Records drawn from a dataset
--*--
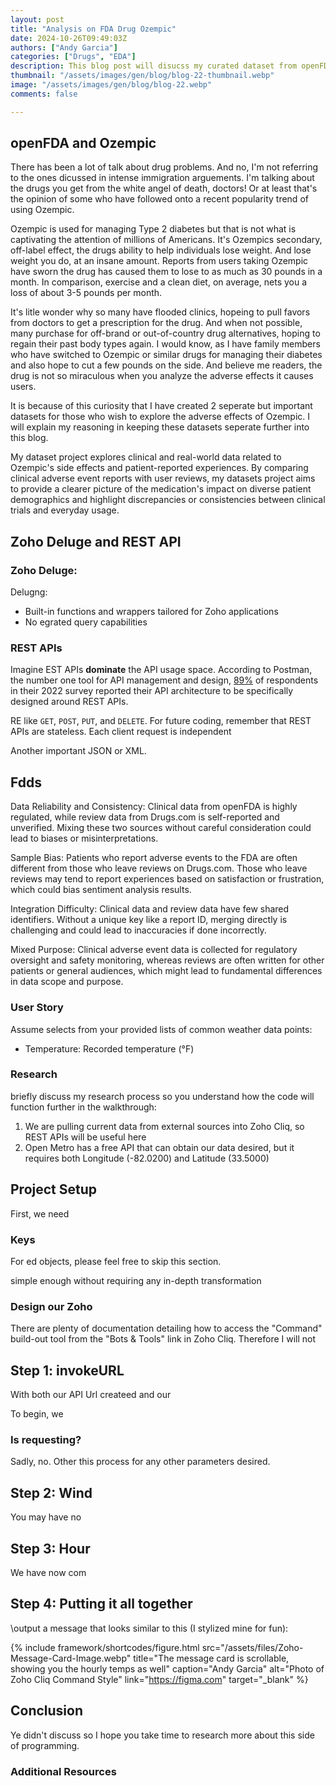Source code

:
 ```yaml
---
layout: post
title: "Analysis on FDA Drug Ozempic"
date: 2024-10-26T09:49:03Z
authors: ["Andy Garcia"]
categories: ["Drugs", "EDA"]
description: This blog post will disucss my curated dataset from openFDA and webscrapped reviews on Ozempic from drugs.com.
thumbnail: "/assets/images/gen/blog/blog-22-thumbnail.webp"
image: "/assets/images/gen/blog/blog-22.webp"
comments: false

---
```


## openFDA and Ozempic

There has been a lot of talk about drug problems. And no, I'm not referring to the ones dicussed in intense immigration arguements. I'm talking about the drugs you get from the white angel of death, doctors! Or at least that's the opinion of some who have followed onto a recent popularity trend of using Ozempic. 

Ozempic is used for managing Type 2 diabetes but that is not what is captivating the attention of millions of Americans. It's Ozempics secondary, off-label effect, the drugs ability to help individuals lose weight. And lose weight you do, at an insane amount. Reports from users taking Ozempic have sworn the drug has caused them to lose to as much as 30 pounds in a month. In comparison, exercise and a clean diet, on average, nets you a loss of about 3-5 pounds per month.

It's litle wonder why so many have flooded clinics, hopeing to pull favors from doctors to get a prescription for the drug. And when not possible, many purchase for off-brand or out-of-country drug alternatives, hoping to regain their past body types again. I would know, as I have family members who have switched to Ozempic or similar drugs for managing their diabetes and also hope to cut a few pounds on the side. And believe me readers, the drug is not so miraculous when you analyze the adverse effects it causes users. 

It is because of this curiosity that I have created 2 seperate but important datasets for those who wish to explore the adverse effects of Ozempic. I will explain my reasoning in keeping these datasets seperate further into this blog.

My dataset project explores clinical and real-world data related to Ozempic's side effects and patient-reported experiences. By comparing clinical adverse event reports with user reviews, my datasets project aims to provide a clearer picture of the medication's impact on diverse patient demographics and highlight discrepancies or consistencies between clinical trials and everyday usage.

## Zoho Deluge and REST API

### Zoho Deluge:

Delugng:
- Built-in functions and wrappers tailored for Zoho applications
- No egrated query capabilities

### REST APIs

Imagine EST APIs <strong>dominate</strong> the API usage space. According to Postman, the number one tool for API management and design, [89%](https://analyzingalpha.com/api-statistics) of respondents in their 2022 survey reported their API architecture to be specifically designed around REST APIs.

RE like ```GET```, ```POST```, ```PUT```, and ```DELETE```. For future coding, remember that REST APIs are stateless. Each client request is independent 


Another important JSON or XML.

## Fdds


Data Reliability and Consistency: Clinical data from openFDA is highly regulated, while review data from Drugs.com is self-reported and unverified. Mixing these two sources without careful consideration could lead to biases or misinterpretations.

Sample Bias: Patients who report adverse events to the FDA are often different from those who leave reviews on Drugs.com. Those who leave reviews may tend to report experiences based on satisfaction or frustration, which could bias sentiment analysis results.

Integration Difficulty: Clinical data and review data have few shared identifiers. Without a unique key like a report ID, merging directly is challenging and could lead to inaccuracies if done incorrectly.

Mixed Purpose: Clinical adverse event data is collected for regulatory oversight and safety monitoring, whereas reviews are often written for other patients or general audiences, which might lead to fundamental differences in data scope and purpose.


### User Story
Assume  selects from your provided lists of common weather data points:

- Temperature: Recorded temperature (°F)

### Research
briefly discuss my research process so you understand how the code will function further in the walkthrough:

1. We are pulling current data from external sources into Zoho Cliq, so REST APIs will be useful here
2. Open Metro has a free API that can obtain our data desired, but it requires both Longitude (-82.0200) and Latitude (33.5000)

## Project Setup

First, we need

###  Keys

For ed objects, please feel free to skip this section.

simple enough without requiring any in-depth transformation 

### Design our Zoho

There are plenty of documentation detailing how to access the "Command" build-out tool from the "Bots & Tools" link in Zoho Cliq. Therefore I will not 

## Step 1: invokeURL

With both our API Url createed and our 

To begin, we 

### Is requesting?

Sadly, no. Other this process for any other parameters desired.

## Step 2: Wind

You may have no

## Step 3: Hour

We have now com

## Step 4: Putting it all together

\output a message that looks similar to this (I stylized mine for fun):

{% include framework/shortcodes/figure.html src="/assets/files/Zoho-Message-Card-Image.webp" title="The message card is scrollable, showing you the hourly temps as well" caption="Andy Garcia" alt="Photo of Zoho Cliq Command Style" link="https://figma.com" target="_blank" %}


## Conclusion


Ye didn't discuss so I hope you take time to research more about this side of programming. 

### Additional Resources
--*--
## What the task asks
The lines above should be transcribed exactly, with every image removed.

## Finished exercise
Source code

:
 ```yaml
---
layout: post
title: "Analysis on FDA Drug Ozempic"
date: 2024-10-26T09:49:03Z
authors: ["Andy Garcia"]
categories: ["Drugs", "EDA"]
description: This blog post will disucss my curated dataset from openFDA and webscrapped reviews on Ozempic from drugs.com.
thumbnail: "/assets/images/gen/blog/blog-22-thumbnail.webp"
image: "/assets/images/gen/blog/blog-22.webp"
comments: false

---
```


## openFDA and Ozempic

There has been a lot of talk about drug problems. And no, I'm not referring to the ones dicussed in intense immigration arguements. I'm talking about the drugs you get from the white angel of death, doctors! Or at least that's the opinion of some who have followed onto a recent popularity trend of using Ozempic. 

Ozempic is used for managing Type 2 diabetes but that is not what is captivating the attention of millions of Americans. It's Ozempics secondary, off-label effect, the drugs ability to help individuals lose weight. And lose weight you do, at an insane amount. Reports from users taking Ozempic have sworn the drug has caused them to lose to as much as 30 pounds in a month. In comparison, exercise and a clean diet, on average, nets you a loss of about 3-5 pounds per month.

It's litle wonder why so many have flooded clinics, hopeing to pull favors from doctors to get a prescription for the drug. And when not possible, many purchase for off-brand or out-of-country drug alternatives, hoping to regain their past body types again. I would know, as I have family members who have switched to Ozempic or similar drugs for managing their diabetes and also hope to cut a few pounds on the side. And believe me readers, the drug is not so miraculous when you analyze the adverse effects it causes users. 

It is because of this curiosity that I have created 2 seperate but important datasets for those who wish to explore the adverse effects of Ozempic. I will explain my reasoning in keeping these datasets seperate further into this blog.

My dataset project explores clinical and real-world data related to Ozempic's side effects and patient-reported experiences. By comparing clinical adverse event reports with user reviews, my datasets project aims to provide a clearer picture of the medication's impact on diverse patient demographics and highlight discrepancies or consistencies between clinical trials and everyday usage.

## Zoho Deluge and REST API

### Zoho Deluge:

Delugng:
- Built-in functions and wrappers tailored for Zoho applications
- No egrated query capabilities

### REST APIs

Imagine EST APIs <strong>dominate</strong> the API usage space. According to Postman, the number one tool for API management and design, [89%](https://analyzingalpha.com/api-statistics) of respondents in their 2022 survey reported their API architecture to be specifically designed around REST APIs.

RE like ```GET```, ```POST```, ```PUT```, and ```DELETE```. For future coding, remember that REST APIs are stateless. Each client request is independent 


Another important JSON or XML.

## Fdds


Data Reliability and Consistency: Clinical data from openFDA is highly regulated, while review data from Drugs.com is self-reported and unverified. Mixing these two sources without careful consideration could lead to biases or misinterpretations.

Sample Bias: Patients who report adverse events to the FDA are often different from those who leave reviews on Drugs.com. Those who leave reviews may tend to report experiences based on satisfaction or frustration, which could bias sentiment analysis results.

Integration Difficulty: Clinical data and review data have few shared identifiers. Without a unique key like a report ID, merging directly is challenging and could lead to inaccuracies if done incorrectly.

Mixed Purpose: Clinical adverse event data is collected for regulatory oversight and safety monitoring, whereas reviews are often written for other patients or general audiences, which might lead to fundamental differences in data scope and purpose.


### User Story
Assume  selects from your provided lists of common weather data points:

- Temperature: Recorded temperature (°F)

### Research
briefly discuss my research process so you understand how the code will function further in the walkthrough:

1. We are pulling current data from external sources into Zoho Cliq, so REST APIs will be useful here
2. Open Metro has a free API that can obtain our data desired, but it requires both Longitude (-82.0200) and Latitude (33.5000)

## Project Setup

First, we need

###  Keys

For ed objects, please feel free to skip this section.

simple enough without requiring any in-depth transformation 

### Design our Zoho

There are plenty of documentation detailing how to access the "Command" build-out tool from the "Bots & Tools" link in Zoho Cliq. Therefore I will not 

## Step 1: invokeURL

With both our API Url createed and our 

To begin, we 

### Is requesting?

Sadly, no. Other this process for any other parameters desired.

## Step 2: Wind

You may have no

## Step 3: Hour

We have now com

## Step 4: Putting it all together

\output a message that looks similar to this (I stylized mine for fun):

{% include framework/shortcodes/figure.html src="/assets/files/Zoho-Message-Card-Image.webp" title="The message card is scrollable, showing you the hourly temps as well" caption="Andy Garcia" alt="Photo of Zoho Cliq Command Style" link="https://figma.com" target="_blank" %}


## Conclusion


Ye didn't discuss so I hope you take time to research more about this side of programming. 

### Additional Resources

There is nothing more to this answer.